=== Section Start ===

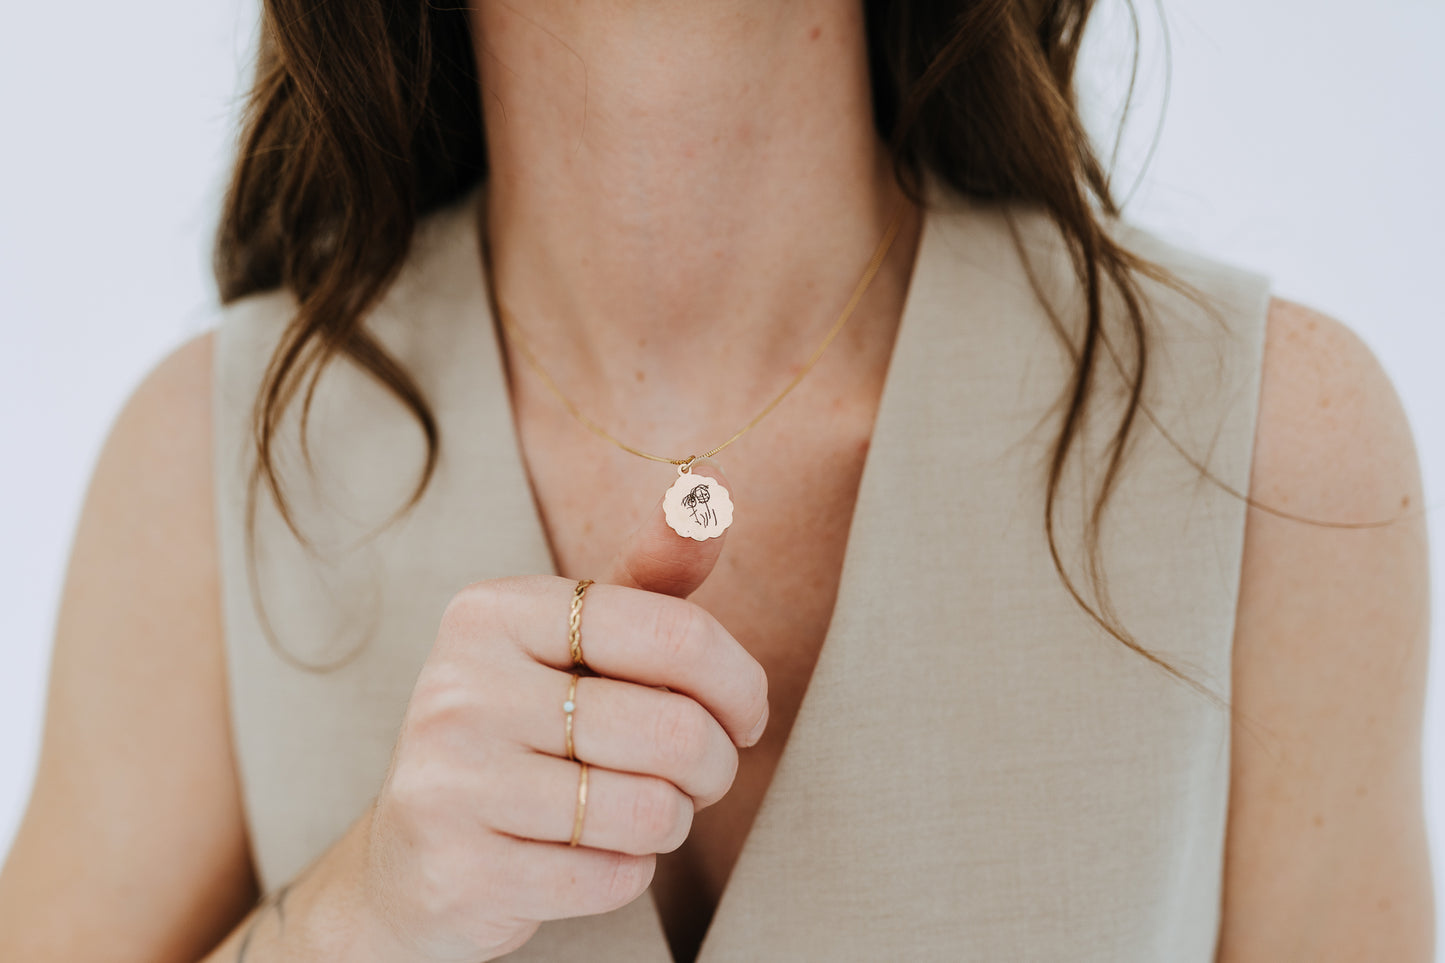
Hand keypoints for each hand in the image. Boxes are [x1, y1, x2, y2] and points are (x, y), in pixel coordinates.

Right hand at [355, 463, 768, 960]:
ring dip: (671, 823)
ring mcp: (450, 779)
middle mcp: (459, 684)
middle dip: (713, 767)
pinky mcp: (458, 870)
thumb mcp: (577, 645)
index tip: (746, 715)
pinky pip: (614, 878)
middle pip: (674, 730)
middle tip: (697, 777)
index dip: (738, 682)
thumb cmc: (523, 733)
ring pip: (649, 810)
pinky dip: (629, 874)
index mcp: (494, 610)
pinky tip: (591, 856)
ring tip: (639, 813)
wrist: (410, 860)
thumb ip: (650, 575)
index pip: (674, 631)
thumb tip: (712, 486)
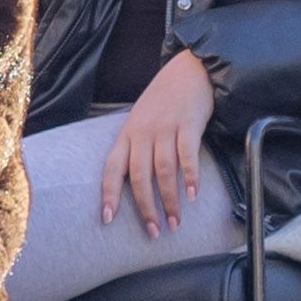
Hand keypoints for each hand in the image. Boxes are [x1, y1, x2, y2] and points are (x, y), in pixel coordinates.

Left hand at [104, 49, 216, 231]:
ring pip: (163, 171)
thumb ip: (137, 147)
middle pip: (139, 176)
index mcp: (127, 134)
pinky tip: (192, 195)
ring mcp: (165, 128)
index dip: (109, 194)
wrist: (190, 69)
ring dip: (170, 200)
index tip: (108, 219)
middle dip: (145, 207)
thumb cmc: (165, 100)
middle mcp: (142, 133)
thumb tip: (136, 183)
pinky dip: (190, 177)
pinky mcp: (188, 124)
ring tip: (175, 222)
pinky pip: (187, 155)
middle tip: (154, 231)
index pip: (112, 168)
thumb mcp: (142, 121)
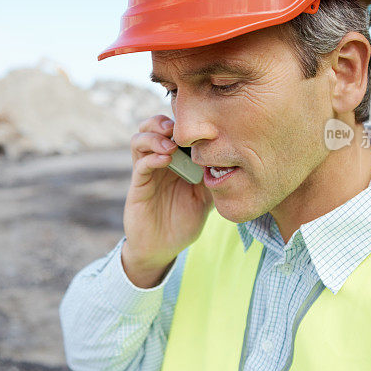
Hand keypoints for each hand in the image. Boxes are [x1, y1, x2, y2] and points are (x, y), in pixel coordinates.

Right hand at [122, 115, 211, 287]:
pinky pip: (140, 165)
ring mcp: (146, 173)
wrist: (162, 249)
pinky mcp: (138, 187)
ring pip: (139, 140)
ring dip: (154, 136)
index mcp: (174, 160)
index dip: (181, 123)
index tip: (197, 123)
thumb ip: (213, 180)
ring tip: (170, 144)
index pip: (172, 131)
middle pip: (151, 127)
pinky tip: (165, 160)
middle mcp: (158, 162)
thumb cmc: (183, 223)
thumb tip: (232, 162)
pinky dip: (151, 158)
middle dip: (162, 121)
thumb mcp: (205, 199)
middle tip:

=== Section End ===

The answer is every line of the data, exactly as written, with the pictures dropped.

Exercise response.
Hand keypoints for each hand in the image. Boxes are [x1, y1, x2, y2] and points are (x, y), in pixel coordinates.

Right hand at [355, 463, 768, 960]:
ring dip: (671, 823)
ring mcp: (450, 779)
middle mcp: (459, 684)
middle dip: (713, 767)
pinky mcp: (458, 870)
thumb mcp: (577, 645)
index tip: (746, 715)
pinky pip: (614, 878)
middle pip: (674, 730)
middle tip: (697, 777)
index dip: (738, 682)
thumb cmc: (523, 733)
ring pip: (649, 810)
pinky dip: (629, 874)
index mcp: (494, 610)
pinky tip: (591, 856)
ring tip: (639, 813)
wrist: (410, 860)
thumb ip: (650, 575)
index pip: (674, 631)
thumb tip: (712, 486)
Hand keypoints for each hand in the image. Boxes are [x1, y1, x2, y2] and points are (x, y), in pixel coordinates.

Left hand at [104, 49, 216, 231]:
ring pip: (163, 171)
thumb ip: (137, 147)
middle pip: (139, 176)
index mcp: (127, 134)
pinky tip: (192, 195)
ring mcp: (165, 128)
index dip: (109, 194)
wrist: (190, 69)
ring dip: (170, 200)
index tip: (108, 219)
middle dip: (145, 207)
thumb cmc: (165, 100)
middle mcp: (142, 133)
thumb tip: (136, 183)
pinky dip: (190, 177)
pinky mcp: (188, 124)
ring tip: (175, 222)
pinky pip: (187, 155)
middle tip: (154, 231)
index pip: (112, 168)
thumb mcp: (142, 121)
Hand keypoints for each hand in the image. Boxes are [x1, y1, x2, y2] and points are (x, y), in pixel coordinates.

Right hand at [122, 115, 211, 287]:
pinky pip: (140, 165)
ring mcp: (146, 173)
wrist: (162, 249)
pinky mcp: (138, 187)
ring pip: (139, 140)
ring dip: (154, 136)
index mcp: (174, 160)
index dip: (181, 123)
index tip: (197, 123)
thumb ip: (213, 180)
ring tip: (170, 144)
index pip: (172, 131)
middle pip: (151, 127)
pinky tip: (165, 160)
middle mcp: (158, 162)
thumb cmc: (183, 223)
thumb tip: (232, 162)
pinky dip: (151, 158)
middle dip: (162, 121)
thumb mcp: (205, 199)
middle tip:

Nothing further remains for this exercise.